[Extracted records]
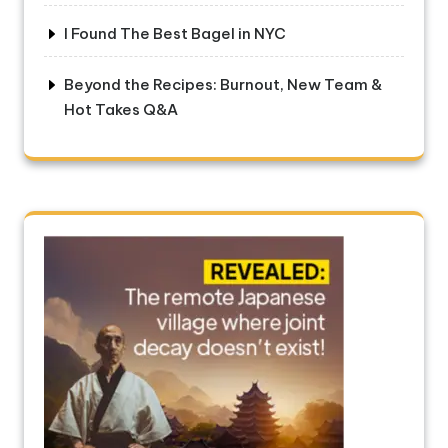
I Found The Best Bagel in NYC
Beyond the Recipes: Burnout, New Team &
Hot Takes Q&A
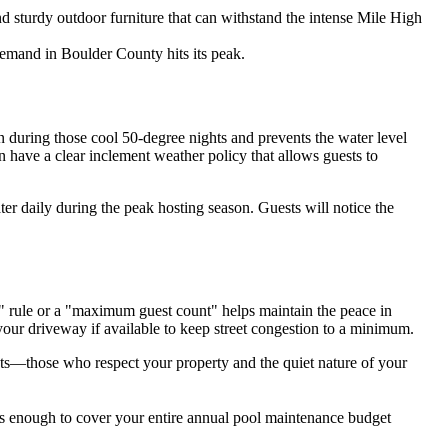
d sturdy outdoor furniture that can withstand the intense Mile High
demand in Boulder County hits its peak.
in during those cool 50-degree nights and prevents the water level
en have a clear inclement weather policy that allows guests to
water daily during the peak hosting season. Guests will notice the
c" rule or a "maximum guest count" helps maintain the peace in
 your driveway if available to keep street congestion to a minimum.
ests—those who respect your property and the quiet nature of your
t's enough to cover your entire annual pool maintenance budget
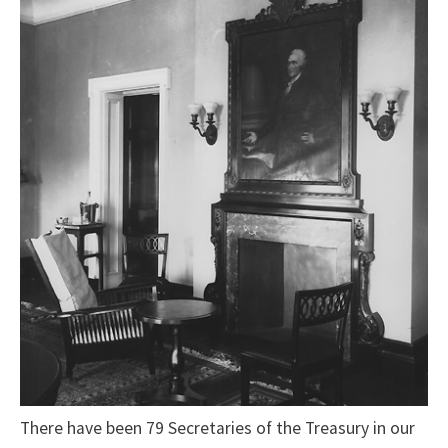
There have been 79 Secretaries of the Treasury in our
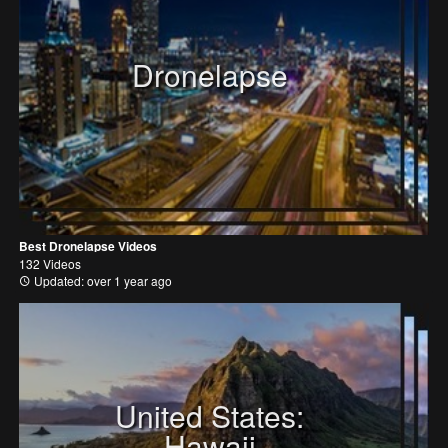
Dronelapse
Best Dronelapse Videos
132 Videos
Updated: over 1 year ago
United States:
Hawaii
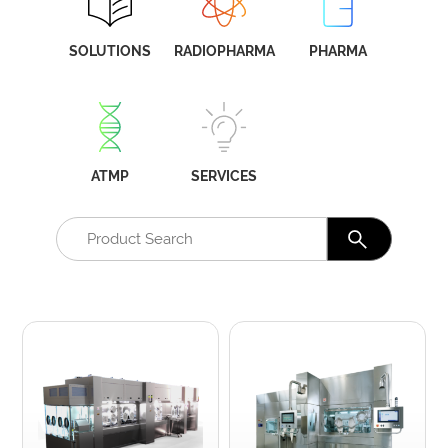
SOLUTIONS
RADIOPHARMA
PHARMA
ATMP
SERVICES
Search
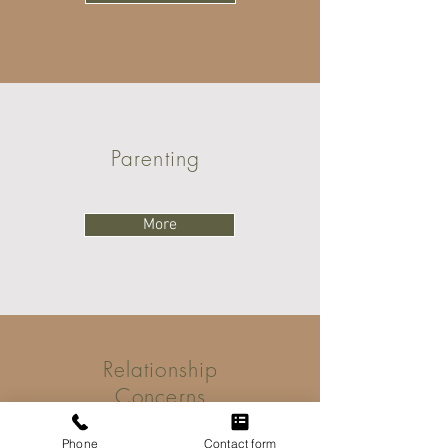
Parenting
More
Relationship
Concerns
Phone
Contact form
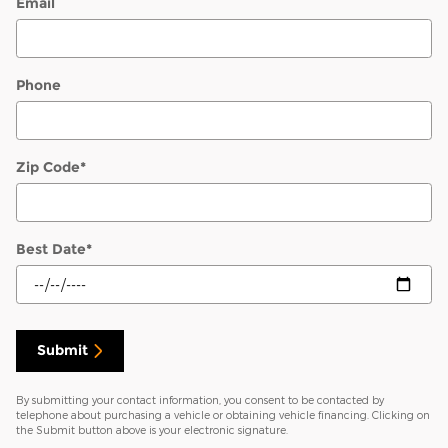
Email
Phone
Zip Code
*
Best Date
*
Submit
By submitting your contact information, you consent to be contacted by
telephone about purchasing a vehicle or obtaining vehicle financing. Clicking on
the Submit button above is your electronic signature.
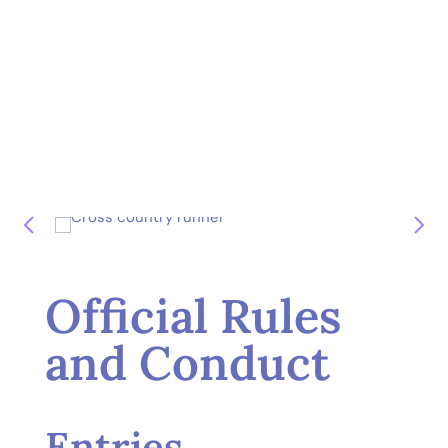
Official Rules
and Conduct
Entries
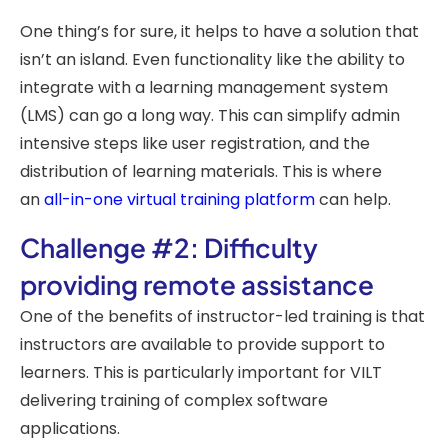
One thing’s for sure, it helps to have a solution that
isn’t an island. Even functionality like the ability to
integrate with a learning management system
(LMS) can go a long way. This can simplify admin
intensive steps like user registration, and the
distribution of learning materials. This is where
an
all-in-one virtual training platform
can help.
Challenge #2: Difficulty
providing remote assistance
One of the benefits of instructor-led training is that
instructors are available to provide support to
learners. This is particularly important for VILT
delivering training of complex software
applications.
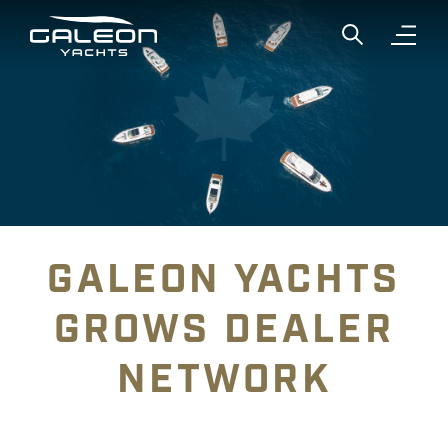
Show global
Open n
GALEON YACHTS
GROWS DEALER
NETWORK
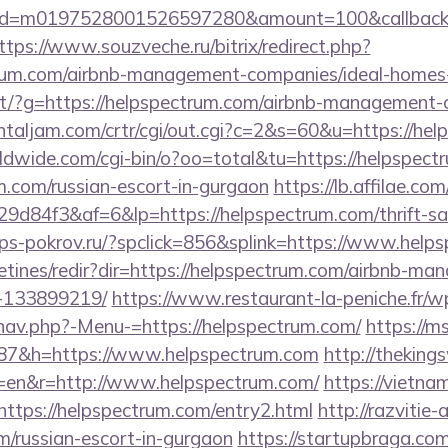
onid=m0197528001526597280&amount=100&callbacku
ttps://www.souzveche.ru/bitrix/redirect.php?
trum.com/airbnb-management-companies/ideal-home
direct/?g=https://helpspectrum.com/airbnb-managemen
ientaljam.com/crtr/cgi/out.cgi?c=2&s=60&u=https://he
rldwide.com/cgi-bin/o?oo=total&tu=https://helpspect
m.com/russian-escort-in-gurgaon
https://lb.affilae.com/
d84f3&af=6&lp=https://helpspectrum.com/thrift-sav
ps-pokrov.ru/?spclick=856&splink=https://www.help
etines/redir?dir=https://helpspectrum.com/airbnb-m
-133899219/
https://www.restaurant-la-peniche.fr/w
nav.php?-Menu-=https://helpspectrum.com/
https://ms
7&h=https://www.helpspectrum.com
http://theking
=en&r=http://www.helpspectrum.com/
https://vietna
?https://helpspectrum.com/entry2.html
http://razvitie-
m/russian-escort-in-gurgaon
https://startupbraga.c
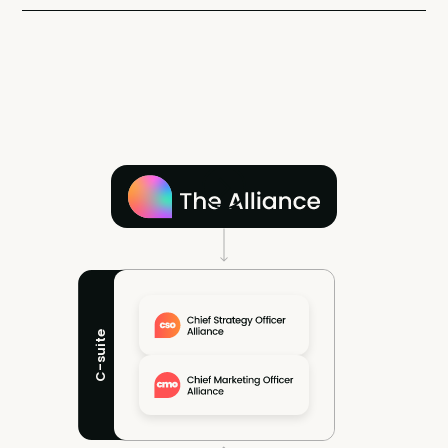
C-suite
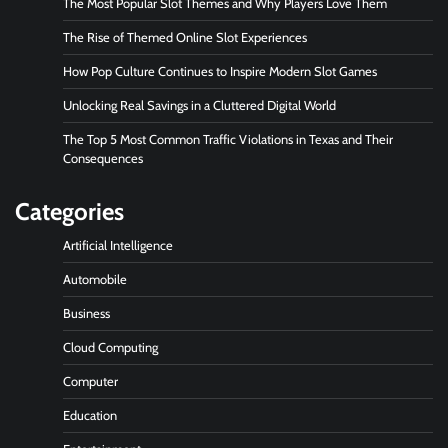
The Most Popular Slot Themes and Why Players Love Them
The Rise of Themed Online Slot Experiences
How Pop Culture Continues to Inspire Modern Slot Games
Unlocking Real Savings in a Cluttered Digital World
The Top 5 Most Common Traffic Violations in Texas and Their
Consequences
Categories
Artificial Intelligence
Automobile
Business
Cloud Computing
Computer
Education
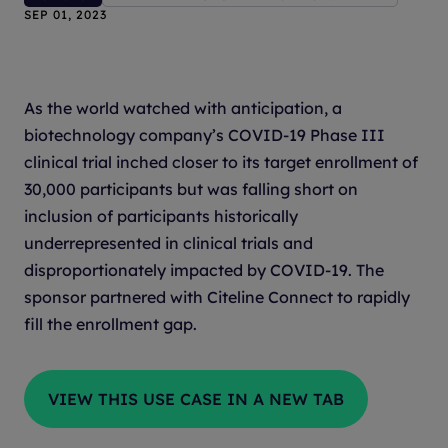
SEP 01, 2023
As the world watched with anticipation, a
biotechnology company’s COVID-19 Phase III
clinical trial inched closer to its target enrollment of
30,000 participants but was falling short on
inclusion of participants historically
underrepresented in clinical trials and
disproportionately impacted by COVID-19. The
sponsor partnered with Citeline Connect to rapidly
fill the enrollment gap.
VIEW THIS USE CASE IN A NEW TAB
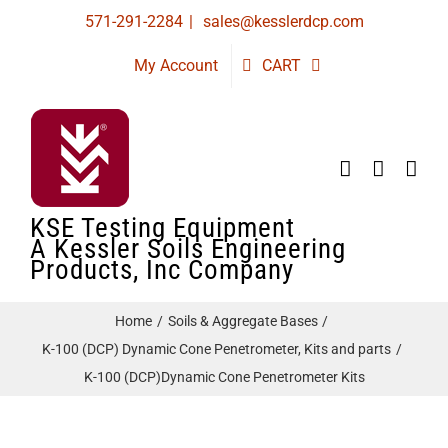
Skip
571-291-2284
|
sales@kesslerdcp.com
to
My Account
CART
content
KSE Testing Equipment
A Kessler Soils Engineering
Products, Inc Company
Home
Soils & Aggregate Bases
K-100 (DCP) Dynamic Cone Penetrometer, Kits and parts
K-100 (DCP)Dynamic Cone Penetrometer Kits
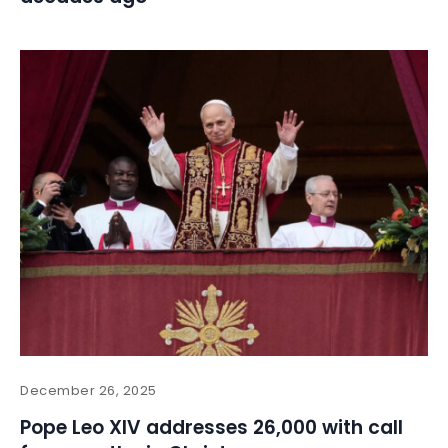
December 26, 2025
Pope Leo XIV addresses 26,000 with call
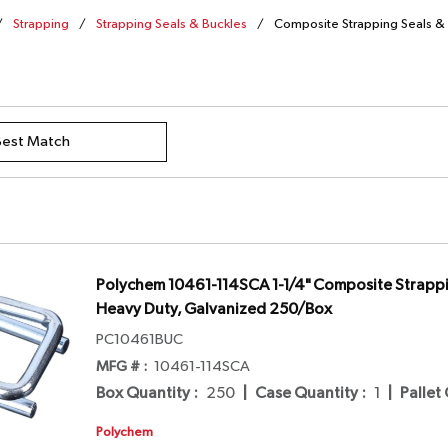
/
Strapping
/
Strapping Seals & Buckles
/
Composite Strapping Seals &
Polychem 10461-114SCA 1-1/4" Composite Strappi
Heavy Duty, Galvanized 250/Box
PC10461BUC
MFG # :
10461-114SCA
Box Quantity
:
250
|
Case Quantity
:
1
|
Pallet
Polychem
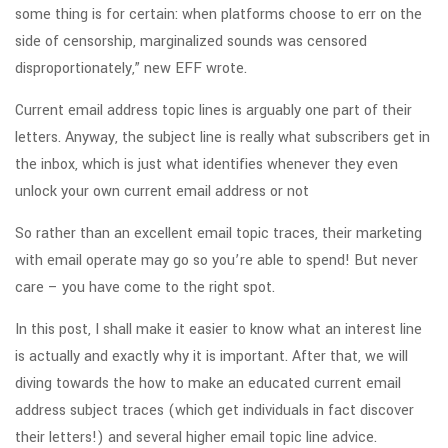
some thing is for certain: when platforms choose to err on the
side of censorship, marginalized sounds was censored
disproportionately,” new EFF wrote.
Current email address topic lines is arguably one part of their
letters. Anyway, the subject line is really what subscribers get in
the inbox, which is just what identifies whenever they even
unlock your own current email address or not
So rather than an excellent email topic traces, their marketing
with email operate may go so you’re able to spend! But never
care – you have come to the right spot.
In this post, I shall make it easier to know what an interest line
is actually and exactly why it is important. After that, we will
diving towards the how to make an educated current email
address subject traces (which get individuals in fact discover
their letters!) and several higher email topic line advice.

_PROMPT_
Extract each line of the data above that contains the word "will", treating uppercase and lowercase as different.

_ANSWER AREA_
water daily during the peak hosting season. Guests will notice the
is actually and exactly why it is important. After that, we will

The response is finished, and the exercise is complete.